Non, on ne manque pas d'artistes. J'ai toujours réussi à jouer sur les deux tableaux. J'ai déjà fait des duos avec de très bons artistes français pop-rock avec Christophe Maé, Calogero sur Face à la mer ou Johnny Hallyday, et des artistes rap aussi avec IAM et Oxmo Puccino. Mais pour cet album, je voulais continuer sur l'Afrique et les Caraïbes avec des artistes que j'aime. Là c'est comme si j'avais une liste de mes duos rêvés, et je coche une case à chaque nouveau titre. Je me fais ma collection de plaisirs avec des dinosaures, des lions de la musique.

Les Sexion d'Assaut, sur les traces des Bisso Na Bisso ?

Est-ce que les Sexion d'Assaut peuvent être les nouveaux Bisso Na Bisso, un collectif dont chaque membre à sa carrière solo ?

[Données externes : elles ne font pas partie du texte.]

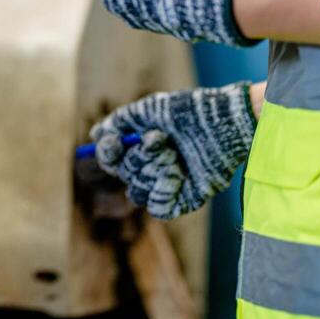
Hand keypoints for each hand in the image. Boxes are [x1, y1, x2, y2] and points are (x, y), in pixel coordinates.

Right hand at [90, 83, 255, 218]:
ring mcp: (167, 185)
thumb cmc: (190, 111)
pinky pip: (159, 209)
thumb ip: (122, 120)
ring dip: (152, 171)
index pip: (112, 159)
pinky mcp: (184, 200)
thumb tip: (96, 135)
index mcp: (142, 147)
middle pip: (123, 176)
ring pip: (137, 193)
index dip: (108, 154)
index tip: (114, 141)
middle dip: (138, 158)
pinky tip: (175, 175)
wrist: (224, 123)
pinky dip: (162, 192)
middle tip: (160, 141)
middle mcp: (152, 168)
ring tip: (173, 156)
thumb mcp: (151, 109)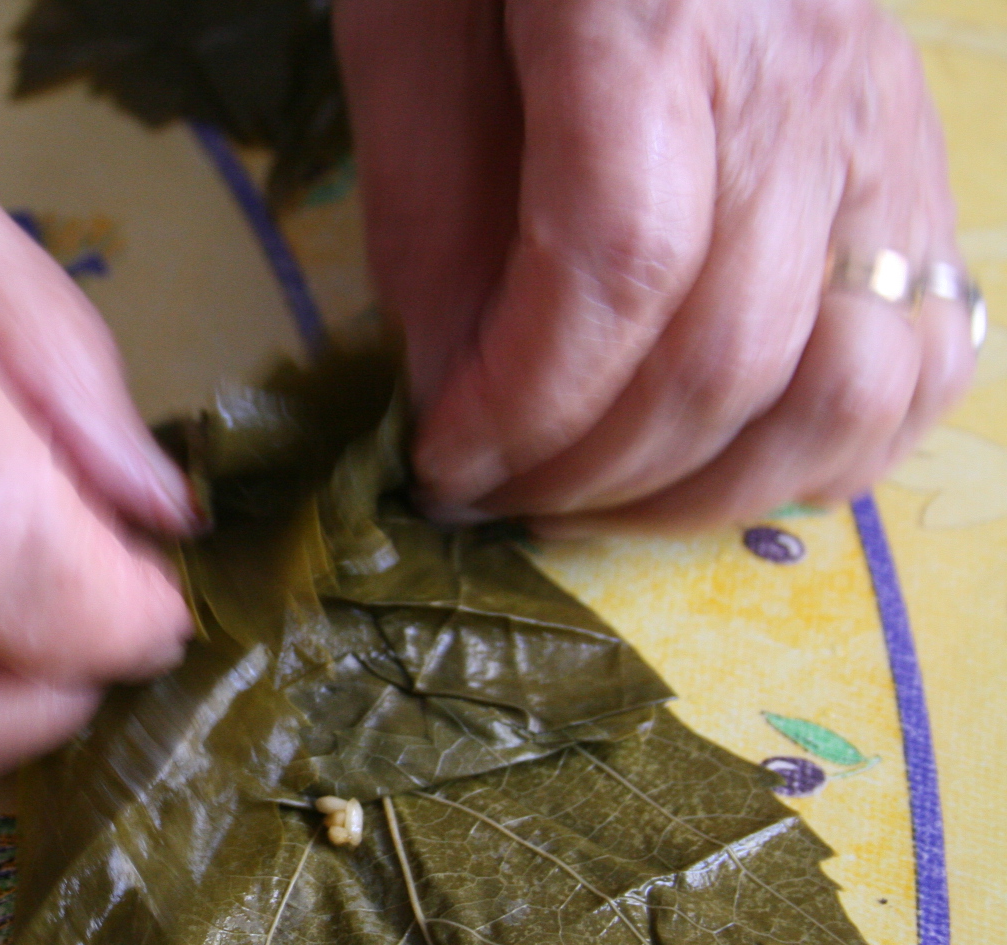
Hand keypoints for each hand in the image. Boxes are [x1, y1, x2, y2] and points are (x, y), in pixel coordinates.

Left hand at [336, 0, 977, 533]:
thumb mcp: (416, 28)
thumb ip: (428, 206)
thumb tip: (454, 391)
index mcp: (655, 18)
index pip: (619, 267)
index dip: (525, 404)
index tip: (441, 462)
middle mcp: (800, 84)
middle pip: (729, 353)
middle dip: (588, 473)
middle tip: (494, 495)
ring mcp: (881, 135)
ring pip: (847, 390)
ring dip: (700, 495)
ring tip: (592, 501)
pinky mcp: (917, 174)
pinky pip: (923, 363)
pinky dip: (824, 455)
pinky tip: (719, 468)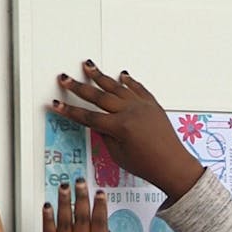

Les solos, il n'y a rien de mieux pour péter les groupes. Il faut garder le fait de se retrouver sur scène, garder la dynamique de groupe, inscrire des rendez-vous pour se regrouper autour d'une table, d'un dîner ou d'un concert. Dès qu'on ne l'a pas fait avec Secteur A, on a eu beaucoup de distensions, même si on est des amis d'enfance. Même les Beatles se sont séparés !

En 1997 déjà, dans Je zappe je matte avec le Ministère Amer, tu disais : "beaucoup d'argent, de guerre et de sexe à la tv". Aujourd'hui, comment tu parlerais de la télévision ?

Ecrire ce titre aujourd'hui avec toutes les chaînes de la TNT ça aurait été une galère ! Avec la 1, la 2, la 3, la 4, la 7, la D8, la D17... [Il explose de rire] Je laisse aux plus jeunes d'en refaire un maintenant. Mais bonne chance !

"Il y a un vrai danger dans les concepts de télé-réalité"

A la télévision toujours, tu faisais partie en 2007 du jury de la Star Academy. Est-ce que tu regardes encore un ou plusieurs télé-crochets ?

Rarement. Et seulement parce-que, hors de ces programmes, il y a très peu d'émissions où ça chante. Les artistes n'ont plus la possibilité de s'exprimer sans le côté télé-réalité qui construit des chanteurs en quelques mois. Et dont on entend plus parler un an après. Je trouve ça dommage. Quand tu viens par une émission de télé-réalité, qu'on t'encense pendant un laps de temps, le retour est plus difficile. Il y a un vrai danger dans ces concepts qui mettent en lumière une star du "Allo", puis éteignent d'un coup les spots. FX, un ancien candidat de télé-réalité, a fini par se suicider. Et je pense qu'on aura bientôt d'autres cas de personnes qui s'auto-détruisent après ça.

Est-ce que tu accepterais d'être à nouveau dans un jury, comme La Fouine pour Popstars ?
J'ai fait la Star Academy parce-que tu ne pouvais plus passer outre la télé-réalité et qu'il était temps que, dans le monde du rap, on commence à participer à ces jeux et à accepter cette façon de communiquer. Donc c'est bien que La Fouine continue ça ! Sur ma Star Academy, mon seul regret c'est que Maureen n'ait pas gagné. Elle avait une vraie voix, une prestance, et était beaucoup plus talentueuse que Quentin Mosiman.